CodePudding user response:
You can try something like this:
df1['yield-CALC'] = df1['yield'] - df2['yield']
I'm assuming you don't want to join the dataframes, since the windcodes are not the same.
CodePudding user response:
Do we need to join 2 dataframes from windcodes column? The windcodes are all the same in the sample data you have given in Dataframe2. Can you explain this?
If we are going to join from the windscode field.
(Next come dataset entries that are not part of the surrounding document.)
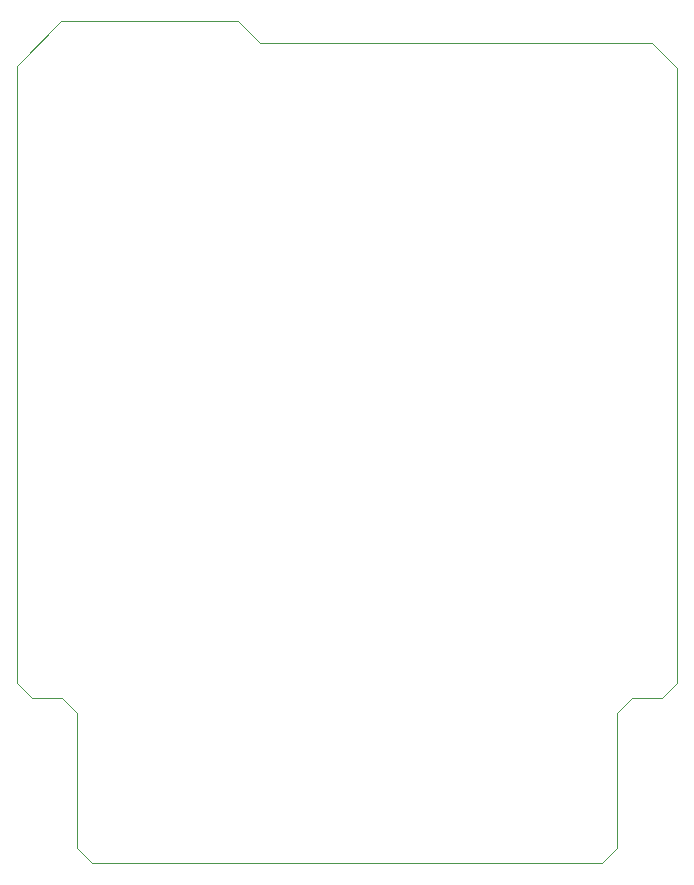
<source format=gbr>
G04 (created by PCBNEW (2013-may-18)-stable) date Пт 28 авг 2015 20:37:45*
%MOIN*%
G04 Gerber Fmt 3.4, Leading zero omitted, Abs format*
%FSLAX34Y34*%
G01*
G70*
G90*
G04 APERTURE LIST*
%ADD10C,0.00590551*%
%ADD11C,0.00393701*%
G04 APERTURE END LIST*
G54D10*
G54D11*
X46695Y-31455D02*
X46695Y-31690D01*
X48165Y-29985D02*
X46695Y-31455D01*
X46695Y-33500D02*
X46695Y-31690D01*
X54065Y-29985D02*
X48165Y-29985D01*
X54780Y-30700D02*
X54065Y-29985D01*
X67845Y-30700D02*
X54780Y-30700D01*
X46700Y-52050D02*
X46700Y-33500D01*
X68700Y-31550D02*
X67850Y-30700D01*
X68700Y-33050D02*
X68700Y-31550D01*
X49200Y-58049D02*
X66200Y-58049D01*
X68700Y-52049D02*
X68700Y-33049D01*
X68200Y-52549D02*
X68700Y-52049D01*
X67200Y-52549D02*
X68200Y-52549D01*
X66700Y-53049D02*
X67200Y-52549D01*
X66700Y-57549D02*
X66700Y-53049D01*
X66200Y-58049D02*
X66700Y-57549D01*
X47200Y-52549D02*
X46700Y-52049D01*
X48200Y-52549D02*
X47200Y-52549D01*
X48700Y-53049D02*
X48200Y-52549D01*
X48700Y-57549D02*
X48700Y-53049D01*
X48700Y-57549D02*
X49200Y-58049D01*
M02*

</source>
The code below will work.
df = pd.merge(left=df1, right=df2,how='inner',on='windcodes')
df['yield-CALC'] = df['yield']-df['CALC']
CodePudding user response:
I will try to keep it as elaborated as possible:
environment I have used for coding is Jupyter Notebook
importing our required pandas library
import pandas as pd
getting your first table data in form of lists of lists (you can also use csv,excel etc here)
data_1 = [["163197.SH","shangguo comp",2.9248,"NO"],\
["154563.SH","guosheng comp",2.886,"Yes"] , ["789645.IB","guoyou comp",3.418,"NO"]]
creating dataframe one :
df_1 = pd.DataFrame(data_1 , columns = ["windcodes","name","yield","perp"])
df_1
Output:
getting your second table data in form of lists of lists (you can also use csv,excel etc here)
data_2 = [["1202203.IB",2.5517],["1202203.IB",2.48457],["1202203.IB",2.62296]]
creating dataframe two :
df_2 = pd.DataFrame(data_2 , columns = ["windcodes","CALC"])
df_2
Output:
Now creating the third dataframe:
df_3 = df_1 # becasue first 4 columns are same as our first dataframe
df_3
Output:
Now calculating the fourth column i.e "yield-CALC" :
df_3["yield-CALC"] = df_1["yield"] - df_2["CALC"] # each df_1 datapoint will be subtracted from df_2 datapoint one by one (still confused? search for "SIMD")
df_3
Output:
Hope you understood.
Happy coding!
CodePudding user response:
Just in case you have completely different indexes, use df2's underlying numpy array:
df1['yield-CALC'] = df1['yield'] - df2['yield'].values